SNESSUG March Meeting
Aaron Bertrand showed up to teach us tips and tricks for SQL Server Management Studio. We had to move our meeting night because of a conflict at our wonderful host, New England Tech. But we still had 12 people show up. For SNESSUG, that was a good turnout. I gave away some swag that I had received from Microsoft and some stuff that we had purchased. Bribary works (at least that’s my theory, so feel free to bribe me, whenever).

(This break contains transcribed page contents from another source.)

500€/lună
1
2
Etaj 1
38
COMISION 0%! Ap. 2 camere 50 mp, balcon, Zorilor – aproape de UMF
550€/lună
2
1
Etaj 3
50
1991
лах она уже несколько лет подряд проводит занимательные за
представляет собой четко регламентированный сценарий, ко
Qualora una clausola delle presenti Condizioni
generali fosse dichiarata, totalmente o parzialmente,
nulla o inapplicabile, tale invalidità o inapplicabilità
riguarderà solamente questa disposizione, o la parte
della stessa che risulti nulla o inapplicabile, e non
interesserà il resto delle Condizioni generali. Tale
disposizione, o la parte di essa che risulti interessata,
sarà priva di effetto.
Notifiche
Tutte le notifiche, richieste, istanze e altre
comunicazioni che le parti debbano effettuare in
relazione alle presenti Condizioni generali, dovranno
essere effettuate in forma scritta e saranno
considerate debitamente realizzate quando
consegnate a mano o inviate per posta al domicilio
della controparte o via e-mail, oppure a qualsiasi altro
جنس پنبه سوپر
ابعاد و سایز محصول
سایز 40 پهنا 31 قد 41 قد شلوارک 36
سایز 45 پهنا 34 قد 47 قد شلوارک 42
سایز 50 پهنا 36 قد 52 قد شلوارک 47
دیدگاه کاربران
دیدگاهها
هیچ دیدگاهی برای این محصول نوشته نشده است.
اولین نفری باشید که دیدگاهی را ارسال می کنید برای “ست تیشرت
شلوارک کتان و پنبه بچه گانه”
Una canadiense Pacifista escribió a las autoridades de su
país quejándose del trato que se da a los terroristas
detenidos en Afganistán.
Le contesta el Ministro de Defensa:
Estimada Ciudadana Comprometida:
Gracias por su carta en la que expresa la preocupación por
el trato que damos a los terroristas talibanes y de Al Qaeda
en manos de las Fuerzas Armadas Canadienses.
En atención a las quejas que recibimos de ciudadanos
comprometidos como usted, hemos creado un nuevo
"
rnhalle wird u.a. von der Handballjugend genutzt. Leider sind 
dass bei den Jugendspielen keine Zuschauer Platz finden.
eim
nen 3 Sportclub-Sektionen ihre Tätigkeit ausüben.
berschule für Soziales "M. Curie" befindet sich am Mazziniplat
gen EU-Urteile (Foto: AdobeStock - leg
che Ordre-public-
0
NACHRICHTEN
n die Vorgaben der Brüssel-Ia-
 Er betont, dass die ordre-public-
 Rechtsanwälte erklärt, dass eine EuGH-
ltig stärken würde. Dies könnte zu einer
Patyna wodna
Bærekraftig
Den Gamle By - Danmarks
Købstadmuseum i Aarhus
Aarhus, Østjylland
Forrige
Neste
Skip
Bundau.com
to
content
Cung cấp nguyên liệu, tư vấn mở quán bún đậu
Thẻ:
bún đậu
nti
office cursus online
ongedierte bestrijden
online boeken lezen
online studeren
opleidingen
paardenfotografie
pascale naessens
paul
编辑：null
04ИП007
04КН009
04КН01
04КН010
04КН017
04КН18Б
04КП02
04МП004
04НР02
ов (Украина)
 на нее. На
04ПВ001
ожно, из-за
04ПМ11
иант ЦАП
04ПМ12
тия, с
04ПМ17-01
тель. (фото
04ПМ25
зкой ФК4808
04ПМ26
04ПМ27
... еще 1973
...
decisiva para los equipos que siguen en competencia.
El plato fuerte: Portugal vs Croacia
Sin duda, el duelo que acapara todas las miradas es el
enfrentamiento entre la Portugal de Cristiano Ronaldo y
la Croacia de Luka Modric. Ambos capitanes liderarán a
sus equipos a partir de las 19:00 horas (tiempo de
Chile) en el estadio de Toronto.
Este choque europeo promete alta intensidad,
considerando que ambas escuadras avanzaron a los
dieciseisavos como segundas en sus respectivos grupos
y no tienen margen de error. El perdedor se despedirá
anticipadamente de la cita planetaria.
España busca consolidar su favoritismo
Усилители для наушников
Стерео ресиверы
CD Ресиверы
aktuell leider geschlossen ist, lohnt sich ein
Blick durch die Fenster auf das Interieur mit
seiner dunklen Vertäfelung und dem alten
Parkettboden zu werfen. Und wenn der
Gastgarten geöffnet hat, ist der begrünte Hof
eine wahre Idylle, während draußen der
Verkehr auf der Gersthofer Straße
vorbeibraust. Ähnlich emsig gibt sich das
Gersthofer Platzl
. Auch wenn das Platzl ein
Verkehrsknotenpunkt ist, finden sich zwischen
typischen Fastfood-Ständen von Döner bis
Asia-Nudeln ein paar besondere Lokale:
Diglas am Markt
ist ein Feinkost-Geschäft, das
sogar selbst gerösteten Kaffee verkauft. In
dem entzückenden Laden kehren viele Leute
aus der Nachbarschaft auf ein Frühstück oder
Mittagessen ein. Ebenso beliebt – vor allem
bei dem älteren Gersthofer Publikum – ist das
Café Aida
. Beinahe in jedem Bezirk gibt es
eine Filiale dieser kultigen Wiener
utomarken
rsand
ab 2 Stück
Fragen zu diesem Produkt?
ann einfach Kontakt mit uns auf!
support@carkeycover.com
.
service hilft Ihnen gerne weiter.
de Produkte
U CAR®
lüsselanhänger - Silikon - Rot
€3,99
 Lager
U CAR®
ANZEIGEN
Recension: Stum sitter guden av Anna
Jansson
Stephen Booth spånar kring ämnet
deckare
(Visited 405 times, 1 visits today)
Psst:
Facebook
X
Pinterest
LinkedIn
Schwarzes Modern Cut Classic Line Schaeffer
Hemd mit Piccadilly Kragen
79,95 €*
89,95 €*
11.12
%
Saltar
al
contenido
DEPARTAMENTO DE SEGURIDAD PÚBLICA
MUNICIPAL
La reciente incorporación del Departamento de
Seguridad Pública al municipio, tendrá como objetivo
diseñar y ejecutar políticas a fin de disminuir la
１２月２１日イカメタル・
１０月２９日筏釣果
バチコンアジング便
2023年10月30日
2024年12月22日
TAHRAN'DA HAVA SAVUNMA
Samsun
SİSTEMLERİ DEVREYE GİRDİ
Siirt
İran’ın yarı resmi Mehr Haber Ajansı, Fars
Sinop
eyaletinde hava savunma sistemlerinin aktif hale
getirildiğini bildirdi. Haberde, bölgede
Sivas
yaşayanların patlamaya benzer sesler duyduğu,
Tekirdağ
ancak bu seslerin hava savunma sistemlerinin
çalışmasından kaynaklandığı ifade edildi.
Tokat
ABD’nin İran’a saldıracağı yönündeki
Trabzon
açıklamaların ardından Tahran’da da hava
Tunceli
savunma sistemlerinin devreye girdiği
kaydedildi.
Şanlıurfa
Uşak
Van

Aaron’s presentation was great. He’s just showing nothing but meat. There’s no fluff. He’s just showing a series of tips & tricks in SSMS and explains why you want to use them. First revelation, -nosplash has no effect whatsoever on load time. He called it a placebo. It just kept going from there. Aaron’s stated goal was to make everyone in the audience say “wow” or “cool” at some point during the presentation. I’m pretty sure he succeeded. The first one that got a lot of people is when he demonstrated setting the connection color so you can track different connections visually on your screen. My personal one was the Registered Servers import list so you can maintain a common list, move copies around, share registered server lists within your team… I love learning stuff at a good presentation.
Oh yeah, and everyone said “wow” or “cool” at least once.
Excel Within Management Studio
Aaron Bertrand has put in a Connect request for a feature whereby data returned as a grid from a query can just go right into an Excel spreadsheet. All in favor? Opposed? Motion passed. Go and vote this one up, up, up.
Performance Studio
I just found out about some new functionality coming out in SQL Server 2008 called Performance Studio. It’s actually largely a framework around which you can build performance monitoring routines for an entire enterprise. This sounds terrific. I’m going to dig into a bit and make it my presentation for the Heroes {Community} Launch event at SNESSUG next week. Here’s a Technet webcast on the topic. Here’s a very nice blog entry over at SQLTeam (I suppose I should ad them to my blog roll) discussing the function of the Data Collector, the foundation for this new framework. Performance Studio only works with 2008 systems though, so that’s something to take into account. Although I see an interview with Brad McGehee that says it’s not enterprise ready. Another something to take into account.